Figure shows the observed anti-gSG6 (either recombinant or peptide form) IgG seroprevalence (%) and EIR for each study-specific observation, as well as the predicted average anti-gSG6 IgG seroprevalence (predicted probability for the average study and country) with 95% confidence intervals (95% CI). Circles are proportional to the size of the sample for each study-specific estimate, with colours indicating sample size: black (<50), red (50–100), navy (100–150), and green (>150). Association estimated using generalised linear multilevel modelling (mixed effects, logistic) to account for the hierarchical nature of the data, where study-specific anti-gSG6 IgG observations are nested within study and study is nested within country (model output shown in Appendix 6; p<0.001).

Figure 4—figure supplement 1.. Estimated change in odds of anti-gSG6 IgG seropositivity (95% confidence interval) for given relative percent increases in entomological inoculation rate (EIR) (infective bites/person/night).

EIR has been log transformed to account for the non-linear relationship between EIR and log odds of gSG6 IgG seropositivity, where a 100% relative increase in EIR corresponds to a twofold increase in EIR. Estimated using generalised linear multilevel modelling (mixed effects, logistic) of the association between anti-gSG6 IgG seropositivity and log EIR, with random effects for country-specific and study-specific heterogeneity in gSG6 IgG seroprevalence and study-specific heterogeneity in effect of EIR (see Appendix 6).

Figure 5.. The association between anti-gSG6 IgG seroprevalence (%) and log₂ Plasmodium spp. prevalence (%).

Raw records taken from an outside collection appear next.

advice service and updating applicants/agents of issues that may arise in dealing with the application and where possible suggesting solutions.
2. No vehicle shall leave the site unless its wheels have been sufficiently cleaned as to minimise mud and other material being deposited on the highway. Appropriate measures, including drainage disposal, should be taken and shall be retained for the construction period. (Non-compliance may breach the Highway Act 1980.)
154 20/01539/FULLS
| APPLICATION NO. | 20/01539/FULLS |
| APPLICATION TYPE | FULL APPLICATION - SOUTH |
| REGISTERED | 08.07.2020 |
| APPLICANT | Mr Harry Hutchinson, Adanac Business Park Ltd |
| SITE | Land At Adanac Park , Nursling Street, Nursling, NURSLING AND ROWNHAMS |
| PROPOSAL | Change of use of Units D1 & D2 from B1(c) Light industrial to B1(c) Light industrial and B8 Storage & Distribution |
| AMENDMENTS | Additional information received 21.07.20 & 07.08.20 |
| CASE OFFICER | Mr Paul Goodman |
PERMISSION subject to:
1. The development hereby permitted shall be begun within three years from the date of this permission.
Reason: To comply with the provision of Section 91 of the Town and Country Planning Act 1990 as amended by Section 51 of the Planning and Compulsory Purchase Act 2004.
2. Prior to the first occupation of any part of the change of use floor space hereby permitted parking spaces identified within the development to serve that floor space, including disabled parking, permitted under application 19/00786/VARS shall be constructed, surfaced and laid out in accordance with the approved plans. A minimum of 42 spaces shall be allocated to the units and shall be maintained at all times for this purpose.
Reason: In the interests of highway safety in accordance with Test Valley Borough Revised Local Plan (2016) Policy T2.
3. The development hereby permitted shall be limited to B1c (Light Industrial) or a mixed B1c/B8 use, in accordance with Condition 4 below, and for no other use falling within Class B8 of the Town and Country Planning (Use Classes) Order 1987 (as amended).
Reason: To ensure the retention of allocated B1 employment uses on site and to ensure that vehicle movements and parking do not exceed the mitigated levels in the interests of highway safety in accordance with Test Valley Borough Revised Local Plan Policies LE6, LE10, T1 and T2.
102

Figure shows the observed anti-gSG6 (either recombinant or peptide form) IgG seroprevalence (%) and prevalence of any Plasmodium spp. infection (%) for each study-specific observation, as well as the predicted average anti-gSG6 IgG seroprevalence (predicted probability for average study) with 95% confidence intervals (95% CI). Circles are proportional to the size of the sample for each study-specific observation, with colours indicating sample size: black (<50), red (50–100), navy (100–150), and green (>150). Association estimated using generalised linear multilevel modelling (mixed effects, logistic) to account for the hierarchical nature of the data, where study-specific anti-gSG6 IgG observations are nested within study. See Appendix 7 for model output.

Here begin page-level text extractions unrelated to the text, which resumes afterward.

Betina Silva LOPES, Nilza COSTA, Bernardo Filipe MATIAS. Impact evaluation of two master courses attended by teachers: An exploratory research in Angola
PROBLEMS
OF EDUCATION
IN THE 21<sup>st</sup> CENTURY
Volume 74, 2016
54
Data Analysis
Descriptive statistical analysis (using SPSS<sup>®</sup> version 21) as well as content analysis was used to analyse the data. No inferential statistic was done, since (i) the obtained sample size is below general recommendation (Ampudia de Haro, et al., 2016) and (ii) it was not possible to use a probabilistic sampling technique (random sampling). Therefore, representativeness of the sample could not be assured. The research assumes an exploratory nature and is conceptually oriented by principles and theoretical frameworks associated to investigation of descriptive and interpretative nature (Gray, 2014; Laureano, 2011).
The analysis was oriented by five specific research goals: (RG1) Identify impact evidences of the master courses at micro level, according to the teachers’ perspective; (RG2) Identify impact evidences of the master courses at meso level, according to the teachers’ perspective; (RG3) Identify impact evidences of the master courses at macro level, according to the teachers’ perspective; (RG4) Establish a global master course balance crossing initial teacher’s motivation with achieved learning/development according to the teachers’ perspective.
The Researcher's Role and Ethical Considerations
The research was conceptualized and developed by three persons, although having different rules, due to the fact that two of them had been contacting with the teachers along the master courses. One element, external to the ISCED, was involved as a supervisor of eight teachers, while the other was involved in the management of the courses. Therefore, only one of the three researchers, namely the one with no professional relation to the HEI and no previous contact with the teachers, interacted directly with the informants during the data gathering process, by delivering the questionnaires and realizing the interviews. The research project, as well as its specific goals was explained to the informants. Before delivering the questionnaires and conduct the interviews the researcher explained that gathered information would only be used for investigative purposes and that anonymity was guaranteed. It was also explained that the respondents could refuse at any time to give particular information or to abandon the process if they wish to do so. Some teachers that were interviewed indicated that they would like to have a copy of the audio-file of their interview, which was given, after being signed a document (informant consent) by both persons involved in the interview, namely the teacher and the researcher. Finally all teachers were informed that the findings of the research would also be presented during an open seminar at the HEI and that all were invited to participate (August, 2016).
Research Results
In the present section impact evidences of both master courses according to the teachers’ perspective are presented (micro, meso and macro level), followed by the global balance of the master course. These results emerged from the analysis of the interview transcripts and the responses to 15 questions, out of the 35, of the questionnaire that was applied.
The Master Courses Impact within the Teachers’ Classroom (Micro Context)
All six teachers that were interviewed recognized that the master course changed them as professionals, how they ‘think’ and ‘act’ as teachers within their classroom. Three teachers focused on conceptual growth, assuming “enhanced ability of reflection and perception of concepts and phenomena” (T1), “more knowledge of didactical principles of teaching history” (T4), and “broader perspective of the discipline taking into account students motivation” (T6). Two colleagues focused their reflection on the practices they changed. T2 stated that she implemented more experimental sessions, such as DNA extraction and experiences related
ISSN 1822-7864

Appendix 2—figure 1.. Risk of bias assessment.

Red, high risk; orange, moderate risk; green, low risk.

Appendix 9—figure 1.. Predicted gSG6 IgG seroprevalence by country.

Predicted probabilities of gSG6 IgG seropositivity including country-specific random effects with 95% confidence intervals. Estimated from intercept-only three-level random-effects logistic regression to account for the hierarchical nature of the data, with study-specific anti-gSG6 IgG observation nested within study nested within country. Based upon n = 301 study-specific observations from 22 studies. Of note, nine studies that measured IgG antibodies to gSG6 were excluded from this analysis as eight only reported gSG6 IgG levels and one was a case–control study.

Appendix 9—figure 2.. Predicted gSG6 IgG seroprevalence by study.

Predicted probabilities of gSG6 IgG seropositivity including study-specific random effects with 95% confidence intervals. Estimated from intercept-only three-level random-effects logistic regression to account for the hierarchical nature of the data, with study-specific anti-gSG6 IgG observation nested within study nested within country. Based upon n = 301 study-specific observations from 22 studies. Of note, nine studies that measured IgG antibodies to gSG6 were excluded from this analysis as eight only reported gSG6 IgG levels and one was a case–control study.